» EXTRACT:

Bishop Richard Harries - 24/11/2023

Thought for the Day

Available for over a year

Good morning. The sense of anxiety and anticipation amongst the hostages in Gaza must be intense this morning as some of them prepare for their release from captivity. For seven weeks they’ve been locked up and under the control of others. Soon 50 or so should be with their families and in control of their own lives. They’ll be able to choose what they have for breakfast and how they spend the day. What bliss to be able once again to do the simple things in life without being at the mercy of others. This is what most of us take for granted, the ability to run our own lives the way we want. But not everyone, even in a free society, has this freedom. Those with Motor Neurone or other devastating diseases find they cannot do all the things they would like. They are no longer fully in control of their lives. And in the end, with death, this applies to us all, for life itself is taken away from us. Towards the end of John’s Gospel the risen Christ appears to Peter and says: ‘When you were younger, you used to fasten your own belt and go wherever you wished. But when you grow old, you will stretch out your hands, and someone else will fasten a belt around you and take you where you where you do not wish to go’(John 21, 18). The Gospel writer takes this to mean that Peter will have died. Pierre de Chardin the Jesuit priest and palaeontologist who developed a highly spiritual view of evolution used to argue that there were two phases in our lives, not necessarily one after the other. The first is when we are developing all the powers we have within us: the other is when we have to face what he called the forces of diminishment, when we can’t do what we once did. He believed we had to learn to see God in the forces of diminishment, as well as when we are fully in control of our own lives. He wrote a moving prayer which begins ‘When the signs of age begin to mark my body’, and goes on to ask that when he is absolutely passive and the dark forces are taking over his life, he might still trust that he is in the hands of God. But today most of us, within the constraints of ordinary living, will be able to do some of the things we want - go for a walk in the fresh air, chat to a friend, listen to the radio - and we rejoice that some of those hostages will be able to do the same, praying that all may soon be released and an end be brought to this terrible conflict, with a just and lasting peace for both Palestinians and Israelis.

» EXERCISE DATA:
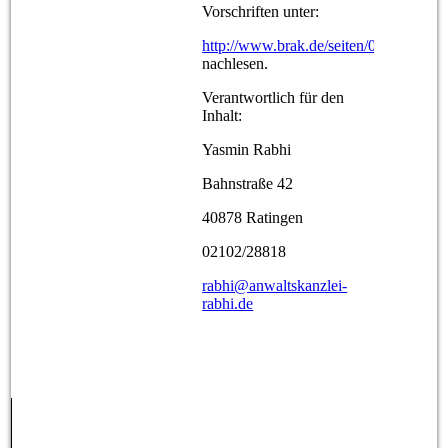
Vorschriften unter:
http://www.brak.de/seiten/06.php
nachlesen.
Verantwortlich für den
Inhalt:
Yasmin Rabhi
Bahnstraße 42
40878 Ratingen
02102/28818
rabhi@anwaltskanzlei-
rabhi.de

» TRY IT: In the Thought for the Day talk, list each activity named after the words "will be able to do some of the things we want". The lines have nothing to do with the Thought for the Day talk.

» WORKED SOLUTION:
- go for a walk in the fresh air
- chat to a friend
- listen to the radio